Please return all lines of the data below containing the string "root".

= Beginning of Section =

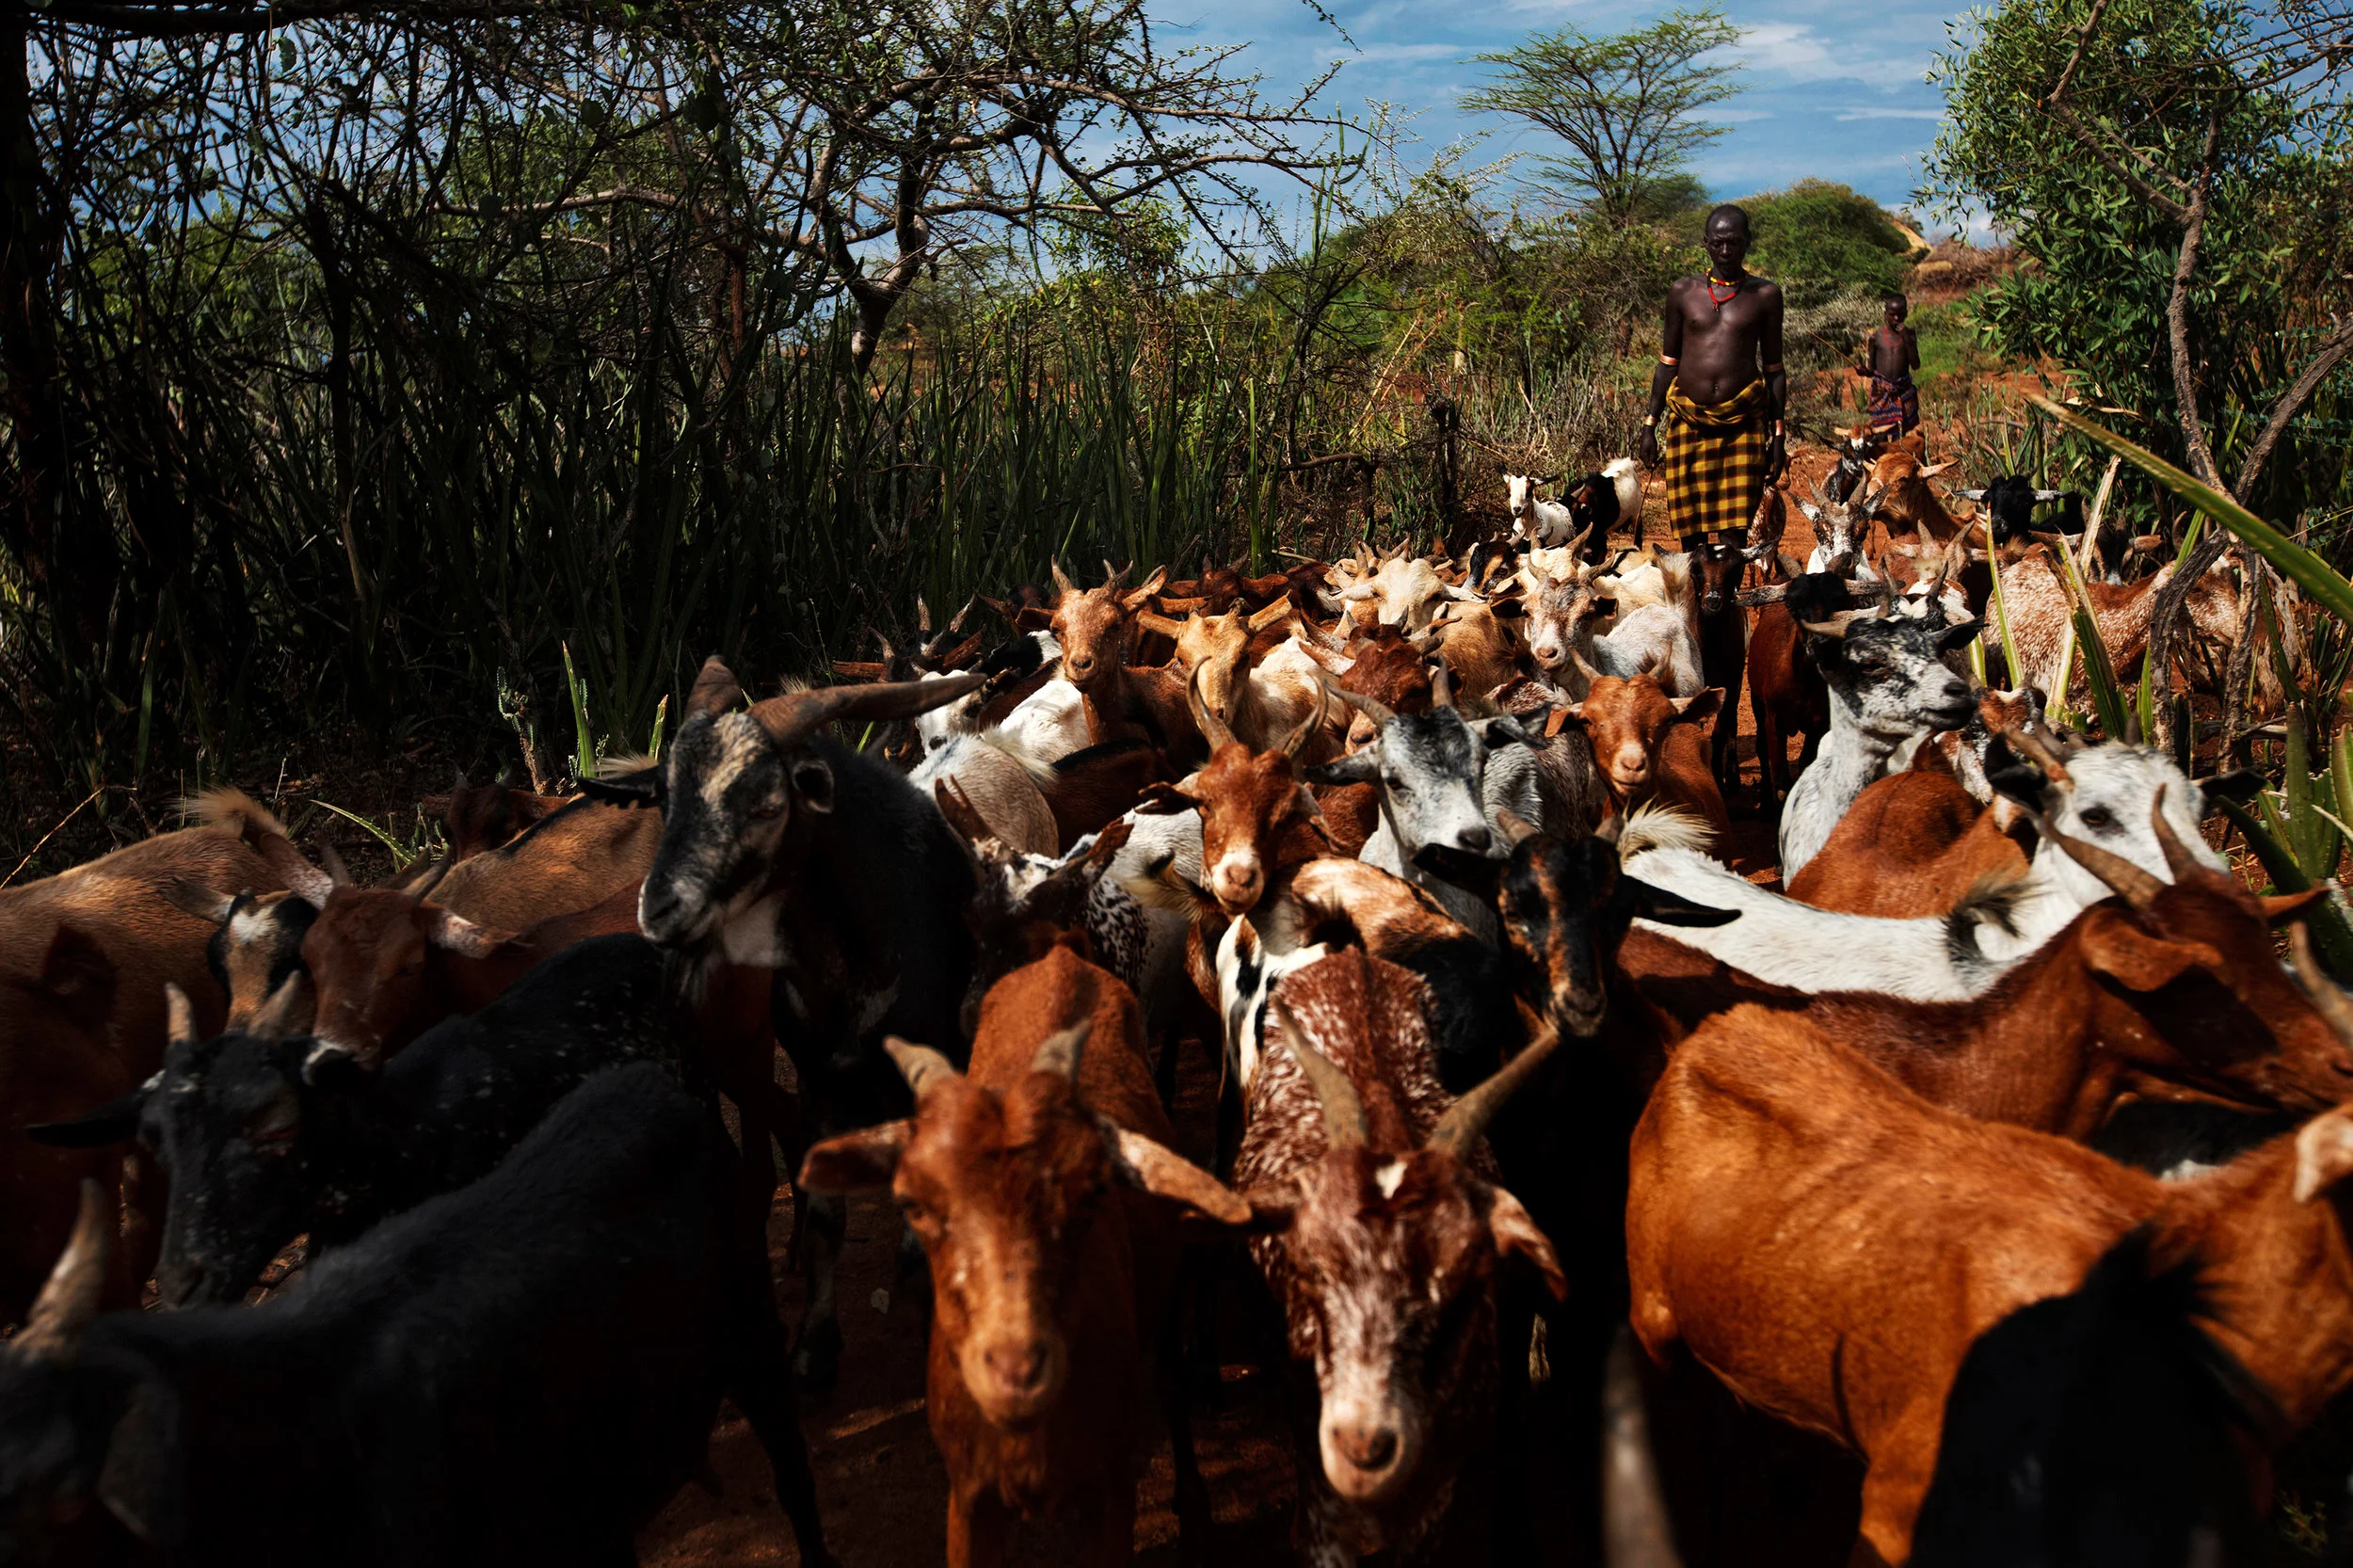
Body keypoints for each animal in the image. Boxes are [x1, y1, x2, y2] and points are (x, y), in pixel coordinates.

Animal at [799, 948, 1247, 1567]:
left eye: (1093, 1193)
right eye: (912, 1203)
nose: (1016, 1373)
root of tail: (1062, 955)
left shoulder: (1111, 1495)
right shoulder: (969, 1500)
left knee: (1171, 1375)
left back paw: (1196, 1507)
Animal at [1235, 950, 1565, 1564]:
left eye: (1465, 1281)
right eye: (1309, 1270)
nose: (1363, 1448)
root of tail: (1350, 957)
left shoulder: (1434, 1500)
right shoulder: (1325, 1512)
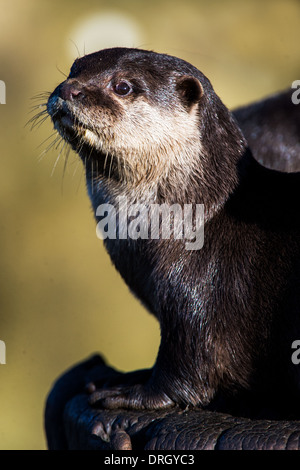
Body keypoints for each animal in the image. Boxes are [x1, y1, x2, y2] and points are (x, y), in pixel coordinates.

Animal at [47, 48, 300, 418]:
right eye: (73, 70)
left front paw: (131, 393)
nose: (69, 89)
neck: (195, 222)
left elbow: (188, 368)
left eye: (123, 86)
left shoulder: (201, 293)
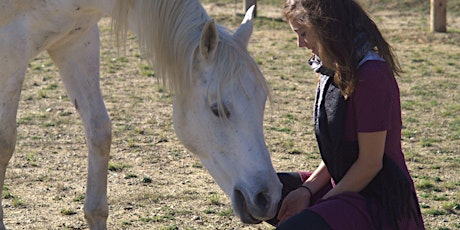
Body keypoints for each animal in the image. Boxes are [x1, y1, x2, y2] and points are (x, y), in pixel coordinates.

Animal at [0, 0, 282, 228]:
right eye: (217, 109)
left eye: (262, 102)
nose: (268, 197)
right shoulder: (12, 50)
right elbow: (6, 143)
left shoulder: (77, 41)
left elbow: (99, 132)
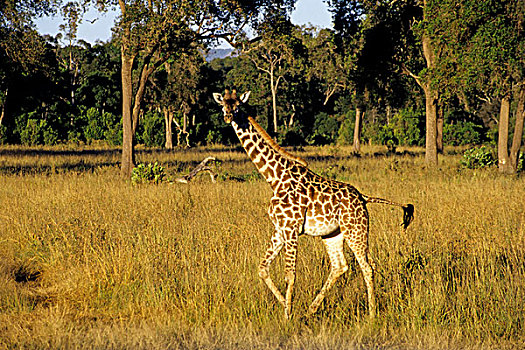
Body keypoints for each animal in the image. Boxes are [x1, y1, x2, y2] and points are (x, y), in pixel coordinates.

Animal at [211, 89, 412, 318]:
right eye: (223, 105)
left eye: (237, 106)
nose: (228, 116)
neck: (275, 178)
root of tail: (363, 197)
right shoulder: (280, 229)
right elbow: (262, 268)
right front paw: (285, 304)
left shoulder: (291, 229)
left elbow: (290, 274)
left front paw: (287, 315)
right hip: (333, 234)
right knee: (340, 266)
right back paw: (311, 309)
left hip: (356, 230)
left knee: (367, 267)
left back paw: (371, 314)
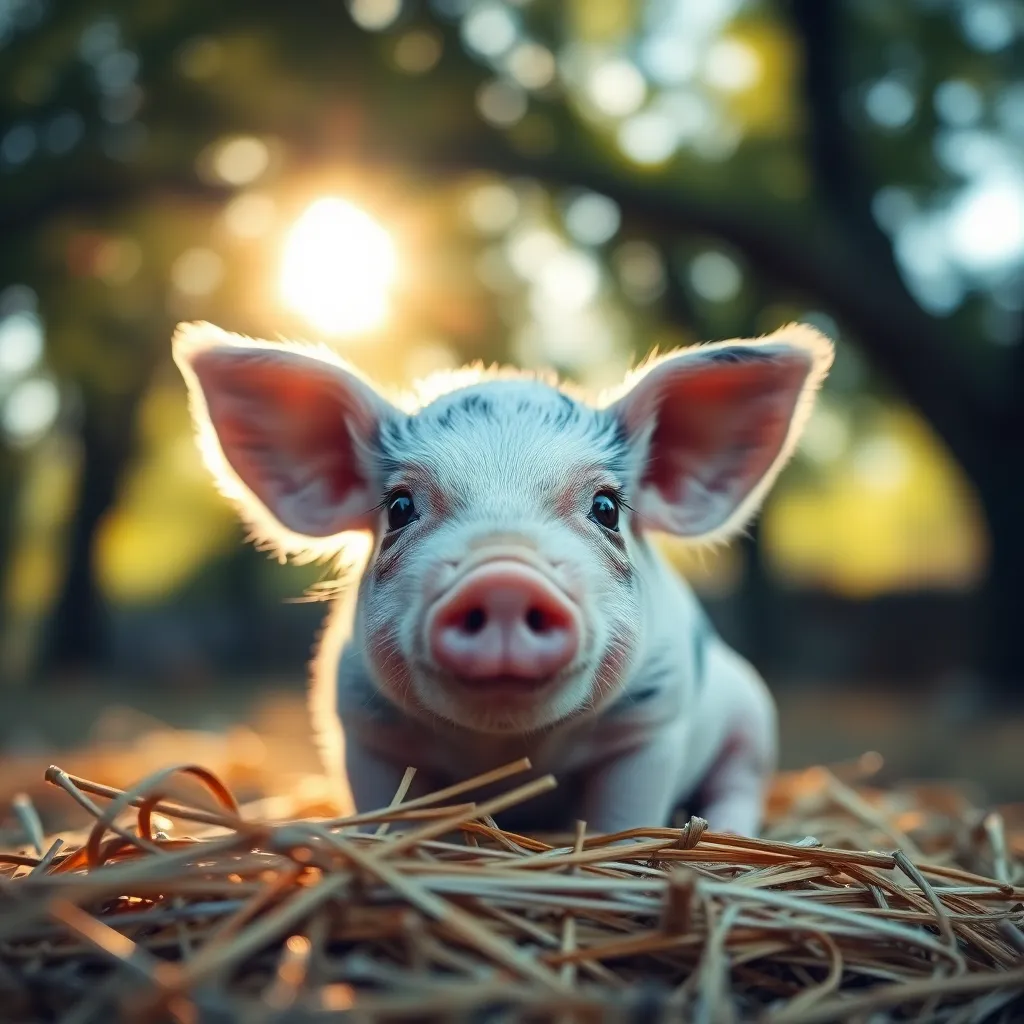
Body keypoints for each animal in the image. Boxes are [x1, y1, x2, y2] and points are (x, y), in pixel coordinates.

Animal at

= End of Section =

▶ _Solution for this exercise_
root of tail: (1062, 955)
root of tail: (1350, 957)
root of tail: (363, 197)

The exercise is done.